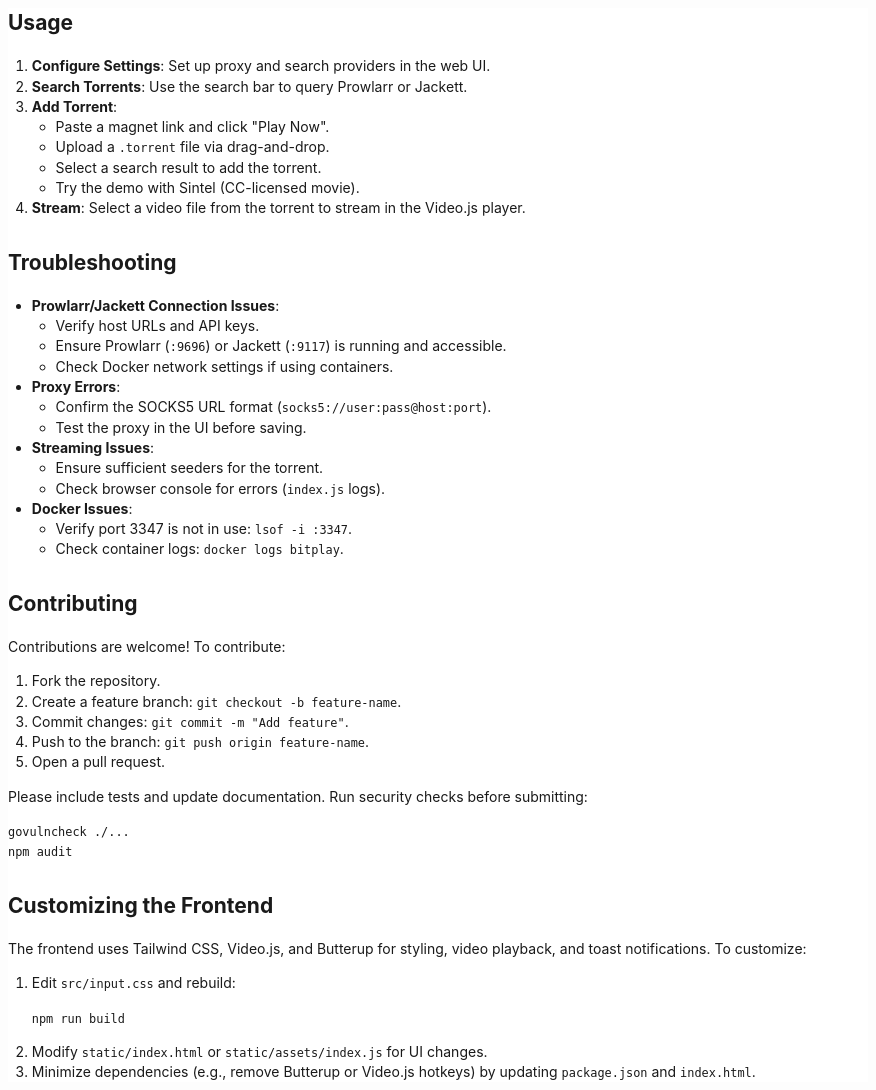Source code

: ## Usage

1. **Configure Settings**: Set up proxy and search providers in the web UI.
2. **Search Torrents**: Use the search bar to query Prowlarr or Jackett.
3. **Add Torrent**:
   - Paste a magnet link and click "Play Now".
   - Upload a `.torrent` file via drag-and-drop.
   - Select a search result to add the torrent.
   - Try the demo with Sintel (CC-licensed movie).
4. **Stream**: Select a video file from the torrent to stream in the Video.js player.

## Troubleshooting

- **Prowlarr/Jackett Connection Issues**:
  - Verify host URLs and API keys.
  - Ensure Prowlarr (`:9696`) or Jackett (`:9117`) is running and accessible.
  - Check Docker network settings if using containers.
- **Proxy Errors**:
  - Confirm the SOCKS5 URL format (`socks5://user:pass@host:port`).
  - Test the proxy in the UI before saving.
- **Streaming Issues**:
  - Ensure sufficient seeders for the torrent.
  - Check browser console for errors (`index.js` logs).
- **Docker Issues**:
  - Verify port 3347 is not in use: `lsof -i :3347`.
  - Check container logs: `docker logs bitplay`.

## Contributing

Contributions are welcome! To contribute:
1. Fork the repository.
2. Create a feature branch: `git checkout -b feature-name`.
3. Commit changes: `git commit -m "Add feature"`.
4. Push to the branch: `git push origin feature-name`.
5. Open a pull request.

Please include tests and update documentation. Run security checks before submitting:
```bash
govulncheck ./...
npm audit
```

## Customizing the Frontend

The frontend uses Tailwind CSS, Video.js, and Butterup for styling, video playback, and toast notifications. To customize:
1. Edit `src/input.css` and rebuild:
   ```bash
   npm run build
   ```
2. Modify `static/index.html` or `static/assets/index.js` for UI changes.
3. Minimize dependencies (e.g., remove Butterup or Video.js hotkeys) by updating `package.json` and `index.html`.
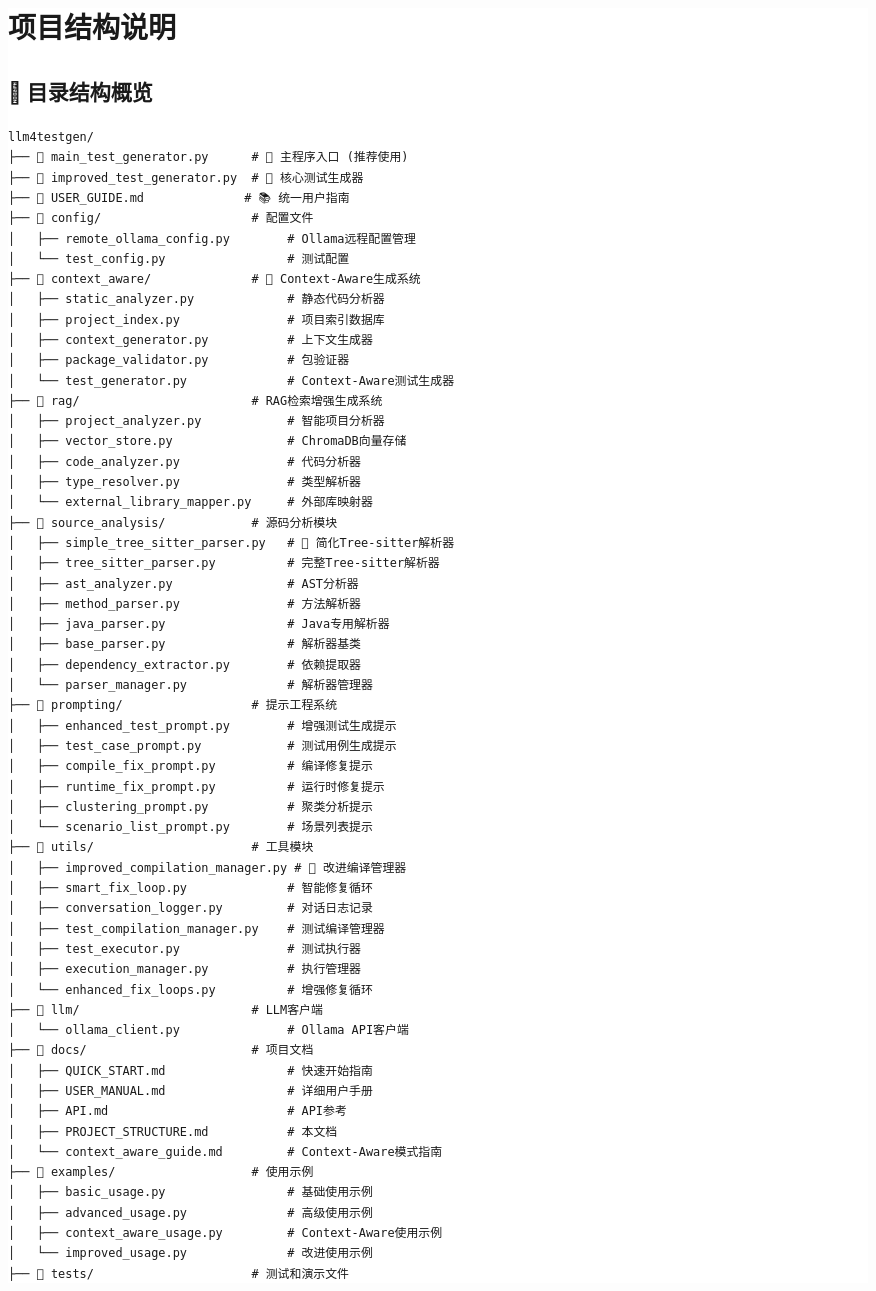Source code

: # 项目结构说明

## 📁 **目录结构概览**

```
llm4testgen/
├── 📄 main_test_generator.py      # 🌟 主程序入口 (推荐使用)
├── 📄 improved_test_generator.py  # 🌟 核心测试生成器
├── 📄 USER_GUIDE.md              # 📚 统一用户指南
├── 📁 config/                     # 配置文件
│   ├── remote_ollama_config.py        # Ollama远程配置管理
│   └── test_config.py                 # 测试配置
├── 📁 context_aware/              # 🧠 Context-Aware生成系统
│   ├── static_analyzer.py             # 静态代码分析器
│   ├── project_index.py               # 项目索引数据库
│   ├── context_generator.py           # 上下文生成器
│   ├── package_validator.py           # 包验证器
│   └── test_generator.py              # Context-Aware测试生成器
├── 📁 rag/                        # RAG检索增强生成系统
│   ├── project_analyzer.py            # 智能项目分析器
│   ├── vector_store.py                # ChromaDB向量存储
│   ├── code_analyzer.py               # 代码分析器
│   ├── type_resolver.py               # 类型解析器
│   └── external_library_mapper.py     # 外部库映射器
├── 📁 source_analysis/            # 源码分析模块
│   ├── simple_tree_sitter_parser.py   # 🌟 简化Tree-sitter解析器
│   ├── tree_sitter_parser.py          # 完整Tree-sitter解析器
│   ├── ast_analyzer.py                # AST分析器
│   ├── method_parser.py               # 方法解析器
│   ├── java_parser.py                 # Java专用解析器
│   ├── base_parser.py                 # 解析器基类
│   ├── dependency_extractor.py        # 依赖提取器
│   └── parser_manager.py              # 解析器管理器
├── 📁 prompting/                  # 提示工程系统
│   ├── enhanced_test_prompt.py        # 增强测试生成提示
│   ├── test_case_prompt.py            # 测试用例生成提示
│   ├── compile_fix_prompt.py          # 编译修复提示
│   ├── runtime_fix_prompt.py          # 运行时修复提示
│   ├── clustering_prompt.py           # 聚类分析提示
│   └── scenario_list_prompt.py        # 场景列表提示
├── 📁 utils/                      # 工具模块
│   ├── improved_compilation_manager.py # 🌟 改进编译管理器
│   ├── smart_fix_loop.py              # 智能修复循环
│   ├── conversation_logger.py         # 对话日志记录
│   ├── test_compilation_manager.py    # 测试编译管理器
│   ├── test_executor.py               # 测试执行器
│   ├── execution_manager.py           # 执行管理器
│   └── enhanced_fix_loops.py          # 增强修复循环
├── 📁 llm/                        # LLM客户端
│   └── ollama_client.py               # Ollama API客户端
├── 📁 docs/                       # 项目文档
│   ├── QUICK_START.md                 # 快速开始指南
│   ├── USER_MANUAL.md                 # 详细用户手册
│   ├── API.md                         # API参考
│   ├── PROJECT_STRUCTURE.md           # 本文档
│   └── context_aware_guide.md         # Context-Aware模式指南
├── 📁 examples/                   # 使用示例
│   ├── basic_usage.py                 # 基础使用示例
│   ├── advanced_usage.py              # 高级使用示例
│   ├── context_aware_usage.py         # Context-Aware使用示例
│   └── improved_usage.py              # 改进使用示例
├── 📁 tests/                      # 测试和演示文件
```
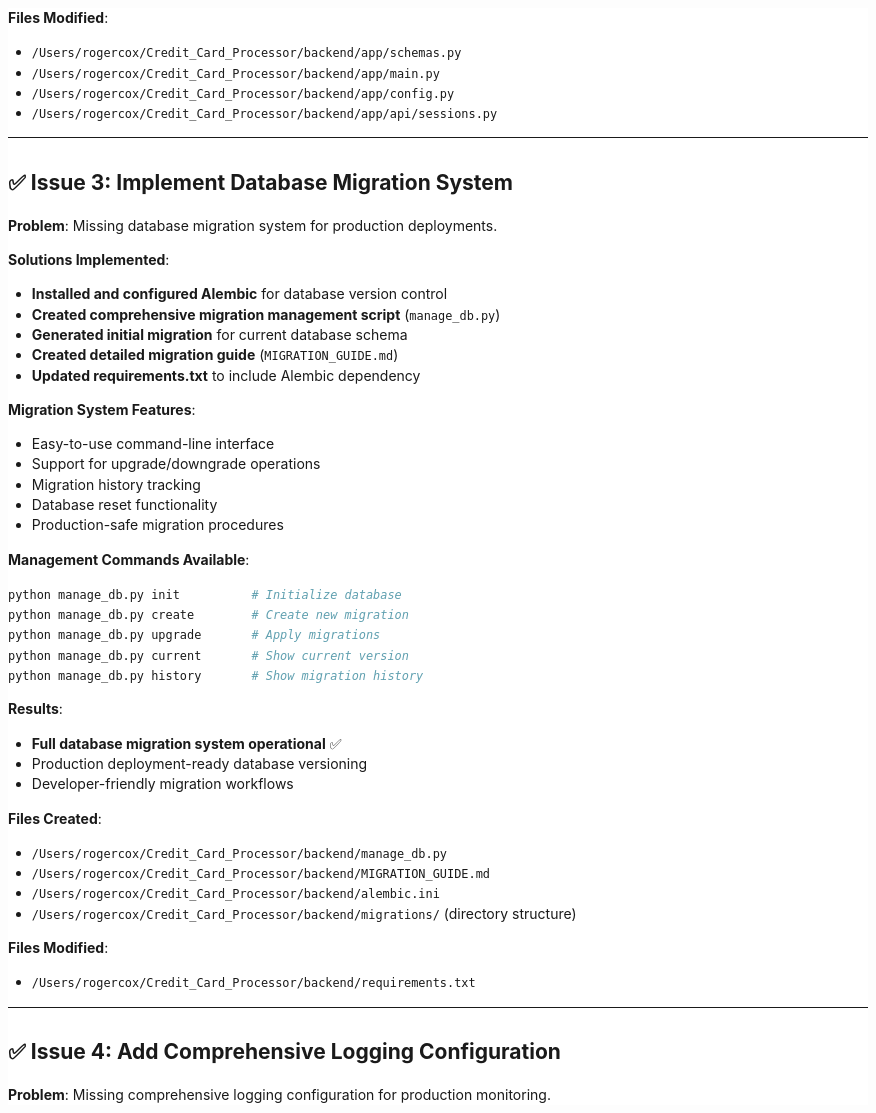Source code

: **Files Modified**:
- `/Users/rogercox/Credit_Card_Processor/backend/app/schemas.py`
- `/Users/rogercox/Credit_Card_Processor/backend/app/main.py`
- `/Users/rogercox/Credit_Card_Processor/backend/app/config.py`
- `/Users/rogercox/Credit_Card_Processor/backend/app/api/sessions.py`

---

## ✅ Issue 3: Implement Database Migration System

**Problem**: Missing database migration system for production deployments.

**Solutions Implemented**:
- **Installed and configured Alembic** for database version control
- **Created comprehensive migration management script** (`manage_db.py`)
- **Generated initial migration** for current database schema
- **Created detailed migration guide** (`MIGRATION_GUIDE.md`)
- **Updated requirements.txt** to include Alembic dependency

**Migration System Features**:
- Easy-to-use command-line interface
- Support for upgrade/downgrade operations
- Migration history tracking
- Database reset functionality
- Production-safe migration procedures

**Management Commands Available**:
```bash
python manage_db.py init          # Initialize database
python manage_db.py create        # Create new migration
python manage_db.py upgrade       # Apply migrations
python manage_db.py current       # Show current version
python manage_db.py history       # Show migration history
```

**Results**:
- **Full database migration system operational** ✅
- Production deployment-ready database versioning
- Developer-friendly migration workflows

**Files Created**:
- `/Users/rogercox/Credit_Card_Processor/backend/manage_db.py`
- `/Users/rogercox/Credit_Card_Processor/backend/MIGRATION_GUIDE.md`
- `/Users/rogercox/Credit_Card_Processor/backend/alembic.ini`
- `/Users/rogercox/Credit_Card_Processor/backend/migrations/` (directory structure)

**Files Modified**:
- `/Users/rogercox/Credit_Card_Processor/backend/requirements.txt`

---

## ✅ Issue 4: Add Comprehensive Logging Configuration

**Problem**: Missing comprehensive logging configuration for production monitoring.
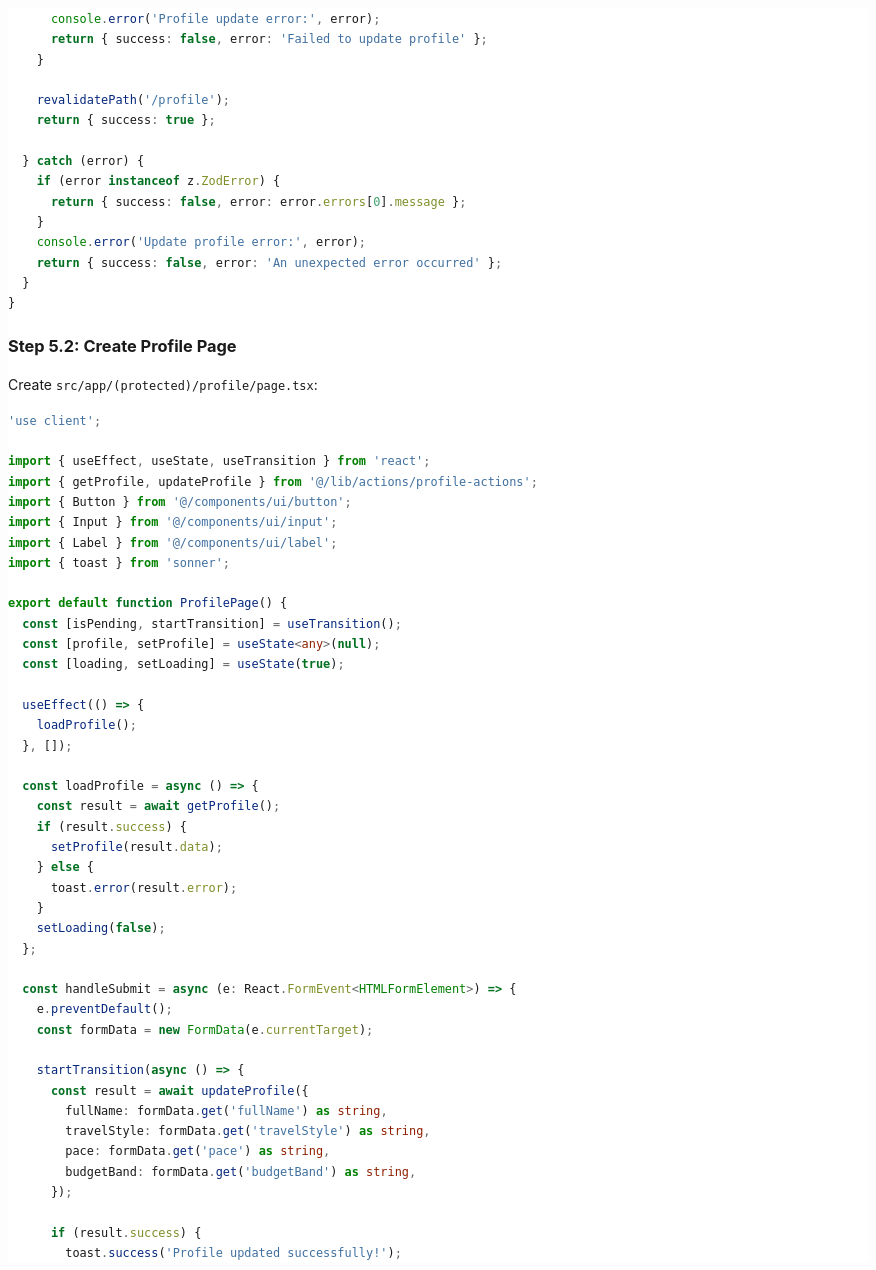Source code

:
 ```typescript
      console.error('Profile update error:', error);
      return { success: false, error: 'Failed to update profile' };
    }
    
    revalidatePath('/profile');
    return { success: true };
    
  } catch (error) {
    if (error instanceof z.ZodError) {
      return { success: false, error: error.errors[0].message };
    }
    console.error('Update profile error:', error);
    return { success: false, error: 'An unexpected error occurred' };
  }
}
```

### Step 5.2: Create Profile Page

Create `src/app/(protected)/profile/page.tsx`:

```typescript
'use client';

import { useEffect, useState, useTransition } from 'react';
import { getProfile, updateProfile } from '@/lib/actions/profile-actions';
import { Button } from '@/components/ui/button';
import { Input } from '@/components/ui/input';
import { Label } from '@/components/ui/label';
import { toast } from 'sonner';

export default function ProfilePage() {
  const [isPending, startTransition] = useTransition();
  const [profile, setProfile] = useState<any>(null);
  const [loading, setLoading] = useState(true);

  useEffect(() => {
    loadProfile();
  }, []);

  const loadProfile = async () => {
    const result = await getProfile();
    if (result.success) {
      setProfile(result.data);
    } else {
      toast.error(result.error);
    }
    setLoading(false);
  };

  const handleSubmit = async (e: React.FormEvent<HTMLFormElement>) => {
    e.preventDefault();
    const formData = new FormData(e.currentTarget);

    startTransition(async () => {
      const result = await updateProfile({
        fullName: formData.get('fullName') as string,
        travelStyle: formData.get('travelStyle') as string,
        pace: formData.get('pace') as string,
        budgetBand: formData.get('budgetBand') as string,
      });

      if (result.success) {
        toast.success('Profile updated successfully!');
```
++++++
> [TASK DETAILS]:
State how many lines of the listing include "startTransition", and nothing more.

> [WRITTEN RESPONSE]:
2